- [Your task] Using the listing below, keep only the lines with the word "linejoin" and copy them.

- [Data to process]

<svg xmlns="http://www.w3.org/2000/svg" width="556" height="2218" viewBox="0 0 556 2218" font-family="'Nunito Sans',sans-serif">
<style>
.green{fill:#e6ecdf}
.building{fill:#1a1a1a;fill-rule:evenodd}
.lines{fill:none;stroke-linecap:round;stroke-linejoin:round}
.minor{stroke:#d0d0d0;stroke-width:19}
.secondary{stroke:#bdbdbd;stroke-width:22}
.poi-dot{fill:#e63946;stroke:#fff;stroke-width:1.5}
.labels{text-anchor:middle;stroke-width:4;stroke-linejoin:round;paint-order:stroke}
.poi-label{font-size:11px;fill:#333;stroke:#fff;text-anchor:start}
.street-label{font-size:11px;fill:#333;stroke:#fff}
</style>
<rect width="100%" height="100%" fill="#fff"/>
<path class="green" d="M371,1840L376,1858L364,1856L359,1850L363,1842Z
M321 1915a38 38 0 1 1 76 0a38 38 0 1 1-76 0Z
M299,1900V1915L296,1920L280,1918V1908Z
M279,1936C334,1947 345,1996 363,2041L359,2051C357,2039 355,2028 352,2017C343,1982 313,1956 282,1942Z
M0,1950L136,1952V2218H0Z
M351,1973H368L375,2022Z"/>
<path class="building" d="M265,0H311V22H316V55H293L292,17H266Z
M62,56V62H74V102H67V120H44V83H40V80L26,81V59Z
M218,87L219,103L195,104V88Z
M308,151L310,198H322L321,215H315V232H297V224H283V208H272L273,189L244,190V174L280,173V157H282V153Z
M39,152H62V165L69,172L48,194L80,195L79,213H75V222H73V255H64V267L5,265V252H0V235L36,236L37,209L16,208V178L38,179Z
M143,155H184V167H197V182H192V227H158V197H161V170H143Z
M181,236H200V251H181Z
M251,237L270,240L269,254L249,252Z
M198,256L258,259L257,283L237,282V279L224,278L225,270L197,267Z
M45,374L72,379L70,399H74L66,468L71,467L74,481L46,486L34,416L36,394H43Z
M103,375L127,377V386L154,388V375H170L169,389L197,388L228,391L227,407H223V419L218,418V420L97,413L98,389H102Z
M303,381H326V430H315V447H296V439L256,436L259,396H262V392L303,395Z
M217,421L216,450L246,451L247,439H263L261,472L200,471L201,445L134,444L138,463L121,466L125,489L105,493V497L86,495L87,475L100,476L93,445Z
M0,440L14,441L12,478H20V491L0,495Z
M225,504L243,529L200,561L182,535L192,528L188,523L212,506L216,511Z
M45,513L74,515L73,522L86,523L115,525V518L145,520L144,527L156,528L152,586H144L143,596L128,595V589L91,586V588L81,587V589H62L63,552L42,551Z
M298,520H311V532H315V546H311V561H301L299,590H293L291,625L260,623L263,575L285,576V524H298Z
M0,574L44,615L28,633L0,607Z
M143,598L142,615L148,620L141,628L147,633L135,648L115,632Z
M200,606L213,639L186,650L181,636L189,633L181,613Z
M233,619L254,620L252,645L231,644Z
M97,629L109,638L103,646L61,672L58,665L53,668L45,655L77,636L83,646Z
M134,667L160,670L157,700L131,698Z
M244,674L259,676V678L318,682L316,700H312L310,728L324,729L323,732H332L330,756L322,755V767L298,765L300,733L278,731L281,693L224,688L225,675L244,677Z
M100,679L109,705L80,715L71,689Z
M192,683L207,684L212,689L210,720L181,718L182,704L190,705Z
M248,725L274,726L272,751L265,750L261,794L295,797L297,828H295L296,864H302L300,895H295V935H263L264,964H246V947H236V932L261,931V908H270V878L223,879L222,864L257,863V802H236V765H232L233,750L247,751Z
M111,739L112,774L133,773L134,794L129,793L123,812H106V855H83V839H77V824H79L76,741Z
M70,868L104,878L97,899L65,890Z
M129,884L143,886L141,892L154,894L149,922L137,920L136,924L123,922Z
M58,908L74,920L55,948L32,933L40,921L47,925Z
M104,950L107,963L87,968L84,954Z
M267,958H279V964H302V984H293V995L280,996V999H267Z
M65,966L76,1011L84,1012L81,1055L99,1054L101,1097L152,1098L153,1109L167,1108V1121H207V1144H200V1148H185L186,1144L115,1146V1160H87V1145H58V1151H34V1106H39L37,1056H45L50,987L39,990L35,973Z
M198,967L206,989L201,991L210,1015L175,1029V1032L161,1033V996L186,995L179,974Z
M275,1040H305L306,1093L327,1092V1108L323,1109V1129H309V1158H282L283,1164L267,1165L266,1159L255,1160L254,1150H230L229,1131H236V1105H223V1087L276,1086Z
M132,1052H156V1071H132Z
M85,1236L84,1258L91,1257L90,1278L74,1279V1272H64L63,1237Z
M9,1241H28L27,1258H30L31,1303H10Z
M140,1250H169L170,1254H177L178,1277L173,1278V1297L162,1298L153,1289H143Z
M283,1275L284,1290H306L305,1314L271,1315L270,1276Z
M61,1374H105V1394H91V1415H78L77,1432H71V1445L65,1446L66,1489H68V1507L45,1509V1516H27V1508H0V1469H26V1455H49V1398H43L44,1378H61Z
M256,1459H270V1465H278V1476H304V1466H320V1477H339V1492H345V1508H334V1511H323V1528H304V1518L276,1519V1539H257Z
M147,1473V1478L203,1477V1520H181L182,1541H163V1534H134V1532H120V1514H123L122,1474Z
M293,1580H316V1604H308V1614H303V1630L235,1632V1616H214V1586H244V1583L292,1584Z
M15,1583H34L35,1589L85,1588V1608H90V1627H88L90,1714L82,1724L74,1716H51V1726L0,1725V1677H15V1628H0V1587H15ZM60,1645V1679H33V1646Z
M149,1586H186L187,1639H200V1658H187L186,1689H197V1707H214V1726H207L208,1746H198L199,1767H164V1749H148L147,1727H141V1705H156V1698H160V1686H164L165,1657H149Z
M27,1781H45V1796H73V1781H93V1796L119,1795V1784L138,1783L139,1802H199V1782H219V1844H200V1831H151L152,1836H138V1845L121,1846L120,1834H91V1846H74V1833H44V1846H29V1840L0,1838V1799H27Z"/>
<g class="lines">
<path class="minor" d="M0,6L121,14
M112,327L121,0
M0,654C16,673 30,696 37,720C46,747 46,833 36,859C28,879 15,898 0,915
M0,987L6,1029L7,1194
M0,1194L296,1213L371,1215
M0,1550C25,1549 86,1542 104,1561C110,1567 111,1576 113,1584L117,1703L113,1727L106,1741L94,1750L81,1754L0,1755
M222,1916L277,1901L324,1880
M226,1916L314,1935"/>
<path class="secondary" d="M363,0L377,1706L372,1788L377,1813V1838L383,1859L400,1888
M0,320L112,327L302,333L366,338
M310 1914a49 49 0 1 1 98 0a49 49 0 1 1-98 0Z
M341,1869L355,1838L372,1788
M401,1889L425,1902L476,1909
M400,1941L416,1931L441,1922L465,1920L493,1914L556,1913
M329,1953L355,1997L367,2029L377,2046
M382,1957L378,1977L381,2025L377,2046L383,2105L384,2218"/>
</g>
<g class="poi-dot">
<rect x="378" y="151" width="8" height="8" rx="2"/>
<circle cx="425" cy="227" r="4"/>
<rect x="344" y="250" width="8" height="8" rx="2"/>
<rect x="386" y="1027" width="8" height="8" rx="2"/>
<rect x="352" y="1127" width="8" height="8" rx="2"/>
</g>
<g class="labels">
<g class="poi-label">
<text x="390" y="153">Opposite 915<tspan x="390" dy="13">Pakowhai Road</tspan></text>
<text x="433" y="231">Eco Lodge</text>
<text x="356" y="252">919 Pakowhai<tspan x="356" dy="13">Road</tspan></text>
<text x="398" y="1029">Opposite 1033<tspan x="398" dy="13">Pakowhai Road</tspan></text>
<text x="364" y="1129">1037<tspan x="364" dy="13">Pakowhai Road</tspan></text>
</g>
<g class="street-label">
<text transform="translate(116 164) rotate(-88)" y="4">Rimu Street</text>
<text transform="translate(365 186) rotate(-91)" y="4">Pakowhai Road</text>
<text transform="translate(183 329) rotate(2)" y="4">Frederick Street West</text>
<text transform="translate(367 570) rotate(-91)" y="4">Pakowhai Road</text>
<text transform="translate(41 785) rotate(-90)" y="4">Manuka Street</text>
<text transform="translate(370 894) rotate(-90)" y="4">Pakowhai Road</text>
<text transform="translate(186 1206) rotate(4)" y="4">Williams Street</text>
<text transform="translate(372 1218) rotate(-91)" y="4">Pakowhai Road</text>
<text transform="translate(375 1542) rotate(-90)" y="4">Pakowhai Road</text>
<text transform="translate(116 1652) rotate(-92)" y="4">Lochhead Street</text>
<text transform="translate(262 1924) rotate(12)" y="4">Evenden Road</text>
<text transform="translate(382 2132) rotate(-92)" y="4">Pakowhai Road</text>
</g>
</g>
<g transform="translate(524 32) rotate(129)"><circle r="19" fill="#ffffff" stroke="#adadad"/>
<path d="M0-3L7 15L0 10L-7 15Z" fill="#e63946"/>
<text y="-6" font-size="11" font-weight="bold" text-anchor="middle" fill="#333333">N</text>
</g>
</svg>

- [Response for this exercise]
.lines{fill:none;stroke-linecap:round;stroke-linejoin:round}
.labels{text-anchor:middle;stroke-width:4;stroke-linejoin:round;paint-order:stroke}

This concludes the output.